After Stove Kraft announces maiden listing offer in the stock exchanges, the grey market premium jumps 26 percent. The IPO issue opens on January 25 in the price band of Rs 384-385 apiece expected to raise Rs 412.62 crores. It is the fourth IPO offer of the month, so let’s look at the various aspects of the offer before subscribing to it.
The company informed in the BSE filing that the IPO offer will contain both fresh issues and offer for sale scrips from investors and promoters. The fresh issue size is close to Rs 95 crores, and 82.50 lakh equities are available under OFS.
The company opened allocation of shares to anchor investors on January 22, 2021. It raised close to Rs 185 crores from thirty-two investors comprising Goldman Sachs India, Nippon Life India Trustee, Bajaj Allianz Life Insurance Company, and IIFL Special Opportunities Fund.
Stove Kraft share price rallied in the grey market after the news is currently trading at Rs 101 premium at Rs 486, 26 percent higher the IPO price.

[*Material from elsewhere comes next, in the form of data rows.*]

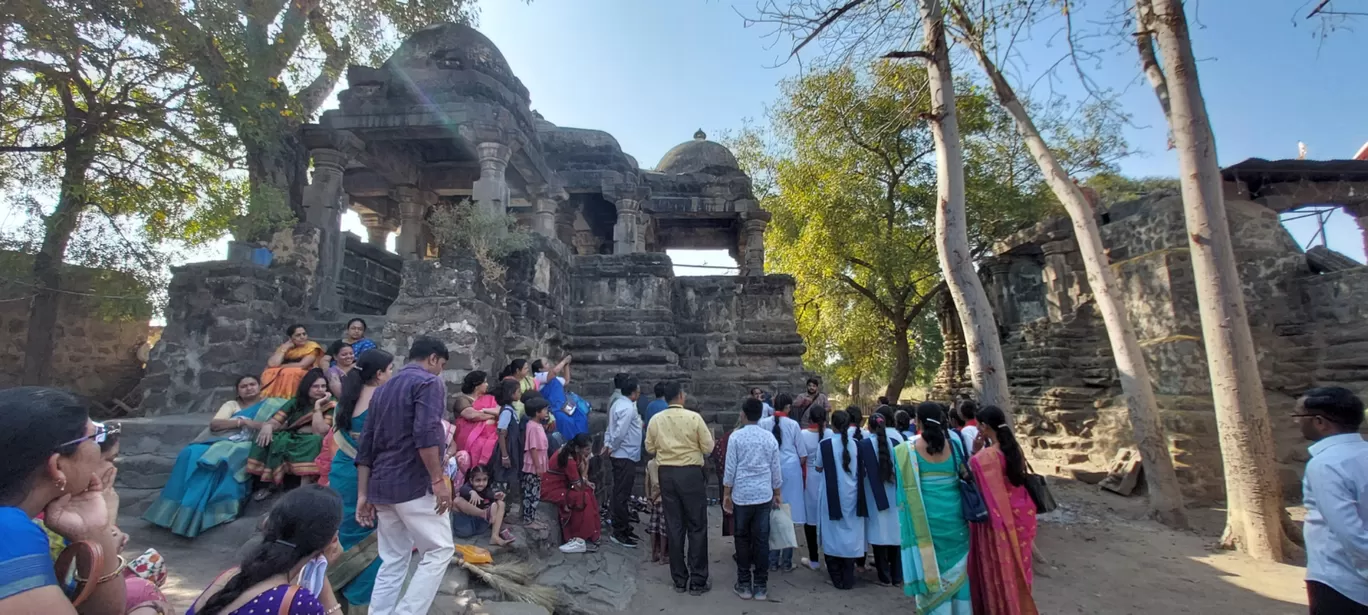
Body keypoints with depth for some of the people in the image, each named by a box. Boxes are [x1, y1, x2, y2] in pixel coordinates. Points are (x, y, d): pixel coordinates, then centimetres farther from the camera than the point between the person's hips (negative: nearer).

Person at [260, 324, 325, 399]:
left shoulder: (312, 346, -5)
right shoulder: (284, 347, 7)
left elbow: (302, 365, -16)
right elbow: (272, 364, -9)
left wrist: (280, 366, -4)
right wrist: (284, 348, -6)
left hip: (305, 376, -4)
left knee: (289, 373, -31)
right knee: (268, 374, -22)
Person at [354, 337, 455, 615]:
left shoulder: (383, 389, 18)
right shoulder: (429, 382, -8)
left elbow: (366, 446, 15)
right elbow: (426, 434, -22)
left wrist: (363, 494, 16)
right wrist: (438, 480, -18)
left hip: (382, 485, 8)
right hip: (415, 484, -8)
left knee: (393, 561, 15)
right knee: (439, 550, 3)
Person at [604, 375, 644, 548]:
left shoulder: (619, 404, 12)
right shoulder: (628, 408, -20)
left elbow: (611, 427, 14)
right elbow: (620, 432, -27)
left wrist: (607, 445, 5)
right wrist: (612, 448, -13)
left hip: (621, 455, 10)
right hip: (625, 456, -10)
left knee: (621, 493, 17)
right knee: (622, 494, -2)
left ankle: (623, 528, 28)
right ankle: (618, 533, 6)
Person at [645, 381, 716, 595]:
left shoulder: (655, 420, 0)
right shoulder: (694, 417, -11)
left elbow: (650, 448, 9)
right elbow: (708, 448, -6)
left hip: (666, 474, 4)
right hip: (691, 473, -3)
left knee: (674, 526, 12)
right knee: (697, 527, 7)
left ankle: (679, 580, 21)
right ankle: (698, 581, 13)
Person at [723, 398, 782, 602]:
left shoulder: (736, 436, -7)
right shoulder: (769, 437, 1)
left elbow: (730, 469, -6)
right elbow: (775, 470, 6)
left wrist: (726, 494, 5)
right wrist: (778, 494, 18)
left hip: (741, 495, -2)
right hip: (764, 495, 2)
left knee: (743, 539, 10)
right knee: (761, 540, 8)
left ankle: (744, 585, 17)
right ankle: (761, 586, 15)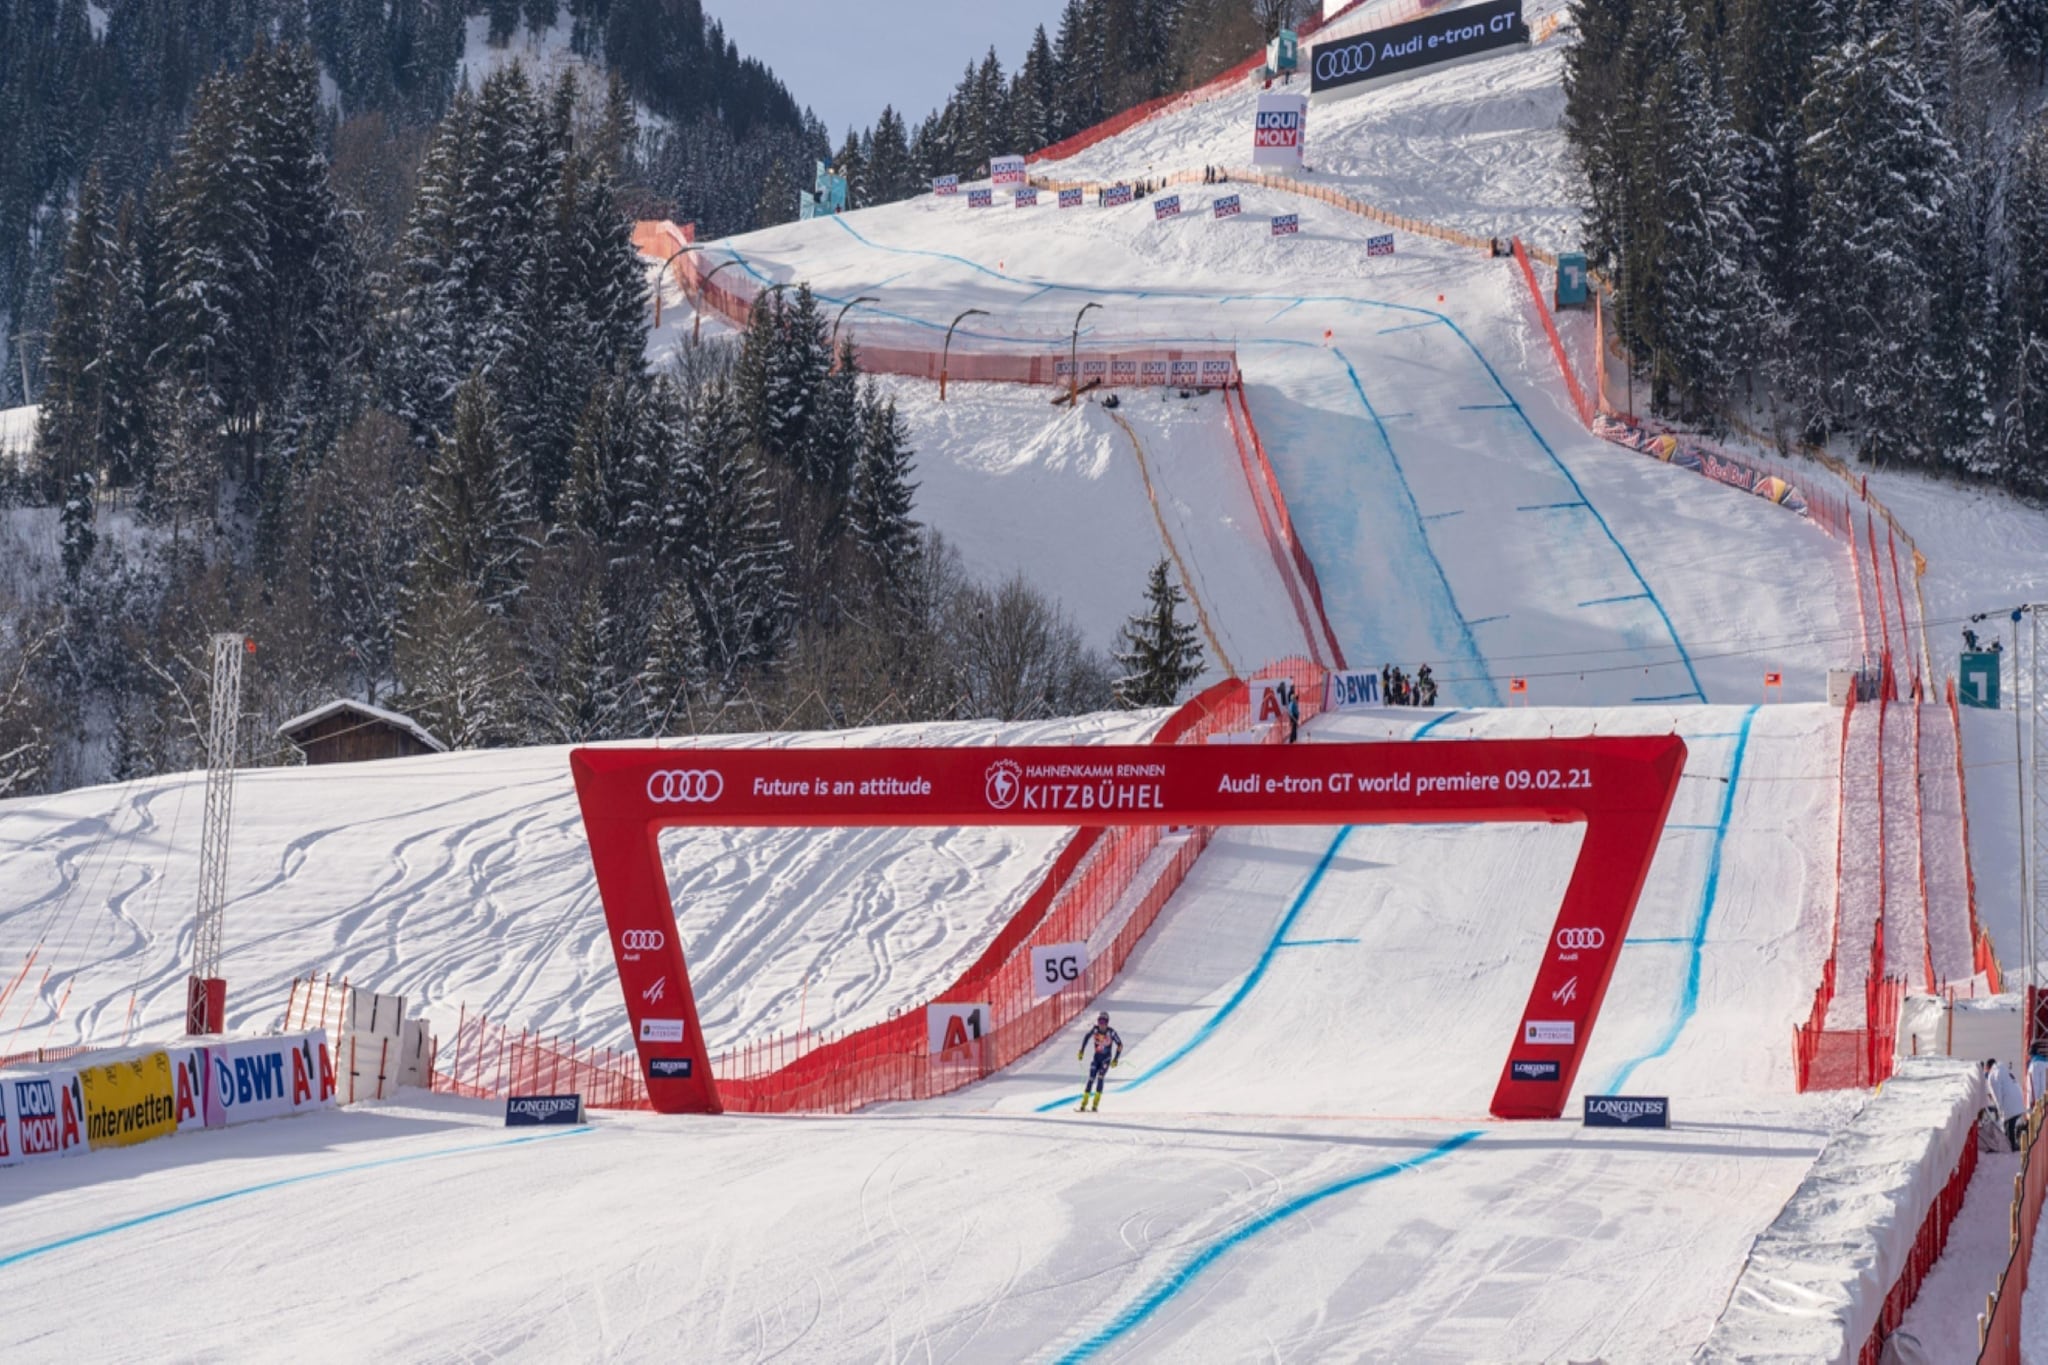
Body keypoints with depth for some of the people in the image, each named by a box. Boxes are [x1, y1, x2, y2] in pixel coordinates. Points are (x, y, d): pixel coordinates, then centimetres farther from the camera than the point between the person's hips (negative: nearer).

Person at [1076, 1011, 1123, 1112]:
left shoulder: (1111, 1032, -18)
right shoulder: (1095, 1029, -10)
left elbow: (1120, 1044, -8)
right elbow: (1087, 1037, 10)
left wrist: (1116, 1059, -11)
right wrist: (1081, 1051, 8)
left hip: (1106, 1059, -3)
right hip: (1096, 1058, 3)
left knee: (1100, 1077, -20)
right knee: (1091, 1079, -5)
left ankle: (1095, 1106, -20)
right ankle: (1083, 1105, 3)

Retail individual investors need to subscribe for a minimum of 38 shares and increase their bid size for up to 13 lots with 494 shares worth Rs 190,190
Seeing the recent performance of initial public offerings in the market and that the issuer has reserved only a smaller portion to retail investors, market analysts expect the issue to perform well. However, some concerns remain regarding the performance of the company.
Although the company is operative since 1999, it turned profitable only recently. During 2018, the company also reported a loss of Rs 12 crores. It operates in the highly competitive market of kitchen appliance, dominated by players like Hawkins and Prestige. Stove Kraft owns brands like Pigeon, which contributes 80 percent of company’s revenue, Gilma and selling license for the US brand Black+Decker. Its brand Piegon is currently under litigation.

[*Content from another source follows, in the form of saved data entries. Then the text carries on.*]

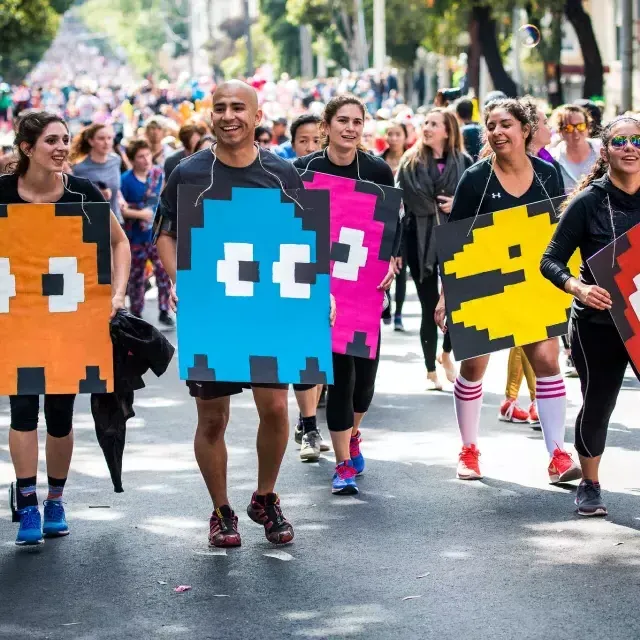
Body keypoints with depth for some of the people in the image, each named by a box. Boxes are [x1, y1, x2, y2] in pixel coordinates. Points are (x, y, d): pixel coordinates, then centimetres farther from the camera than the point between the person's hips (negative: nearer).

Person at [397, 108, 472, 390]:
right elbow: (413, 200, -6)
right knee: (430, 307, 4)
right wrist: (442, 208, -7)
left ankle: (447, 353, 26)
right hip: (421, 240, 0)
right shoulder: (411, 162, 2)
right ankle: (431, 371, 15)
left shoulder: (464, 163, 3)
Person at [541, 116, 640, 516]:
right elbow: (551, 260, -6)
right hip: (599, 323, -2)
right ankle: (590, 485, 26)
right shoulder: (588, 201, -8)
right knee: (597, 405, 6)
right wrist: (579, 288, -23)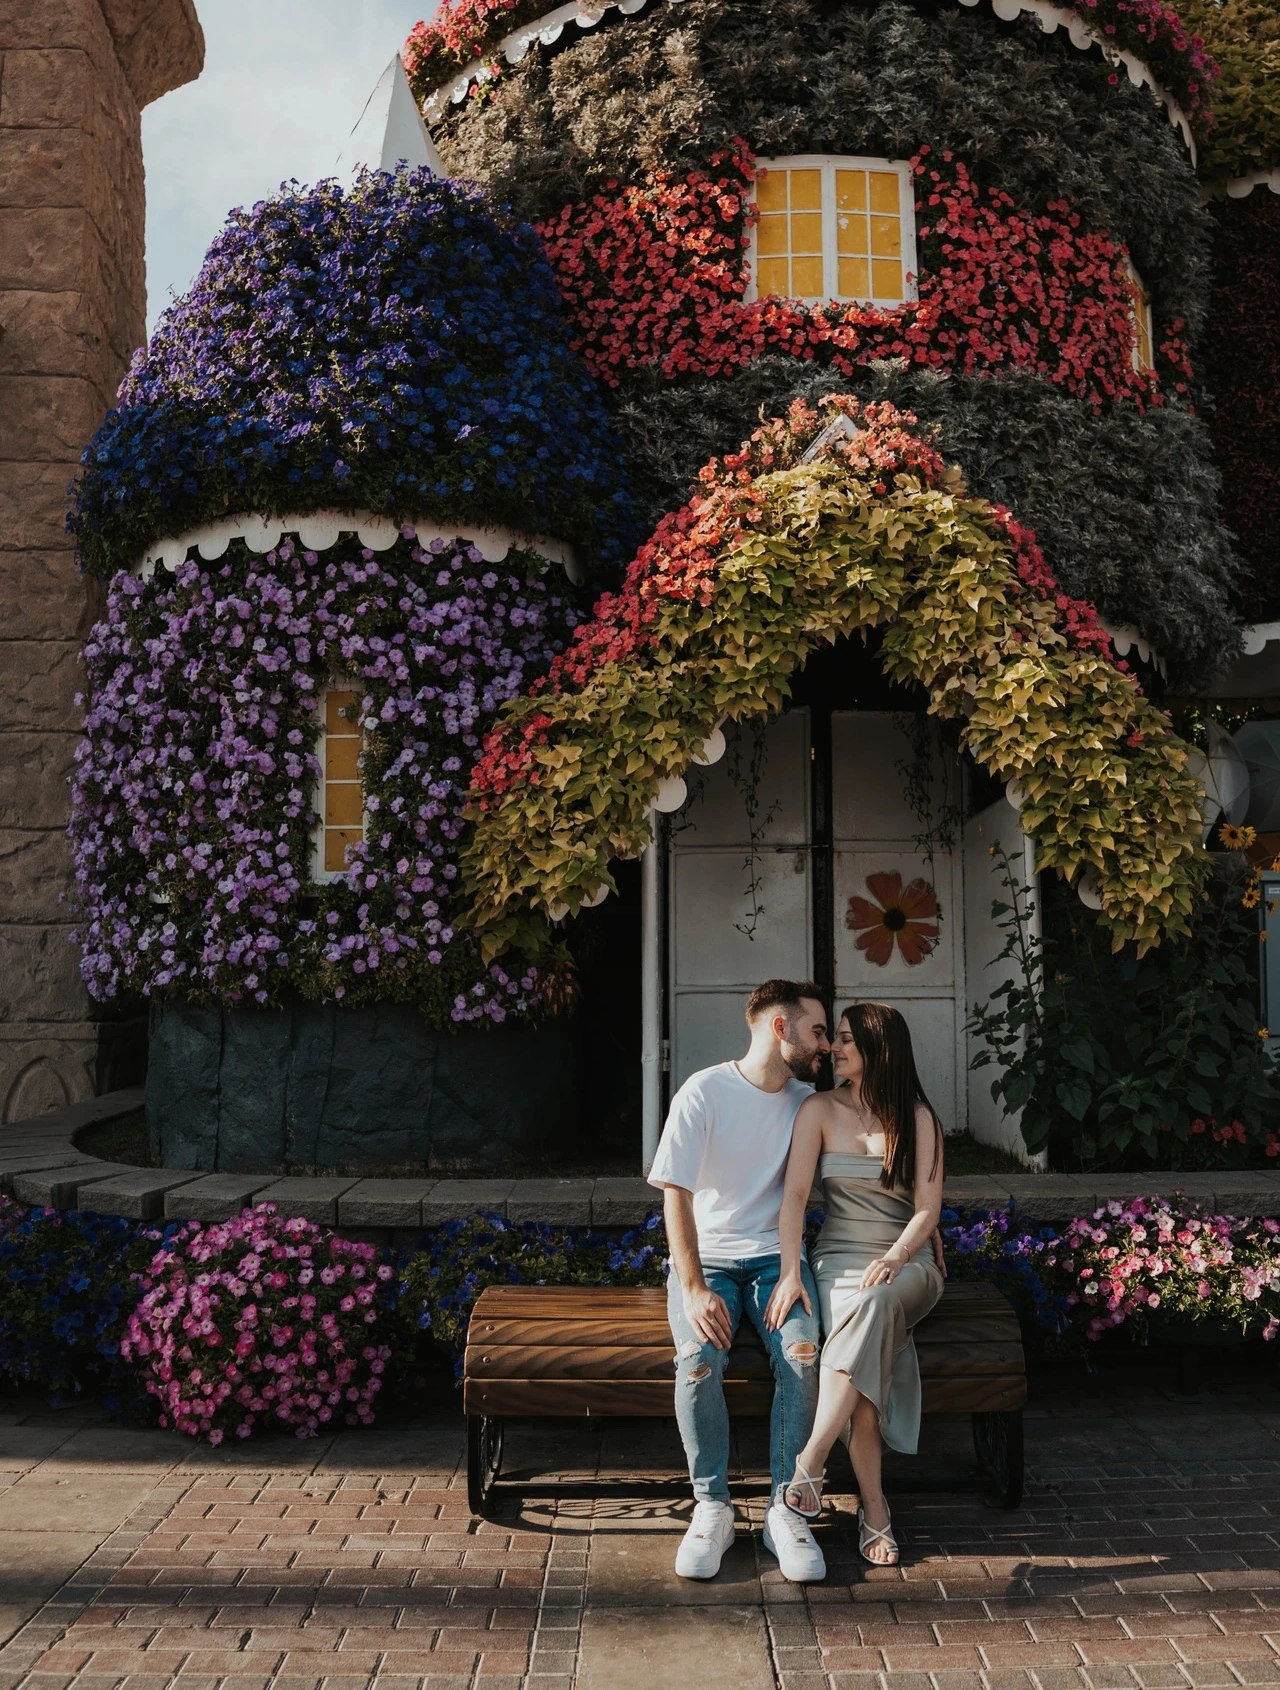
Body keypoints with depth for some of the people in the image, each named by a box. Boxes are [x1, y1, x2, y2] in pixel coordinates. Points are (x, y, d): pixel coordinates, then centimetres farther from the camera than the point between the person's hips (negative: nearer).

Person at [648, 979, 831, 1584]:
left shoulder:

The Bengaluru based company registered Piegon trademark under different classes in 2003 and 2005. In 2003 it allowed PAPL, an associate firm to produce mixer and grinder under Pigeon brand. In 2005, SKL terminated the contract suggesting it would mislead customers. Since SKL had moved to the court seeking a perpetual injunction of future infringement on their brand name. Experts believe this could play an important role in swaying investors’ sentiment regarding the IPO offer.
Secondly, the company’s performance was impacted during COVID-19. Although SKL has reported healthy business growth since the economy has returned to normal, it is yet to cover the lost ground.
Analysing financial statements is an integral part of fundamental analysis of an offer. IF we look at SKL’s past financials, the company has reported incremental revenue earning since lockdown restrictions are lifted. However, the impact of COVID-19 may continue to affect its performance for a while. The rise in revenue is mainly due to cost-cutting measures and curtailing of travel expenses and advertising amid COVId-19.
During H1 of FY21 profit rose to Rs 3.2 crores from Rs 0.7 crores in 2019. SKL managed CAGR of 13 percent in revenue growth between FY 2018-2020 and an EBITDA margin of 13.7 percent during H1FY21, an improvement from 5.9 percent in H1FY20.
Compared to SKL, competitors TTK Prestige and Hawkins Cookers reported an EBITDA margin of 12 percent and 15 percent respectively during FY20 and 15 and 56 percent on return on equities.
The company sells around 600 plus items covering premium and semi-premium range in kitchen appliances, LED lights, and more. Also, it has an established network of 651 distributors to cover the PAN India market and 12 distributors to export abroad.
A large portion of the company’s revenue comes from sales in South India and hence, performance of the local economy directly impacts its revenue earning. Considering all these aspects, financial experts have maintained a ‘neutral’ rating for the issue.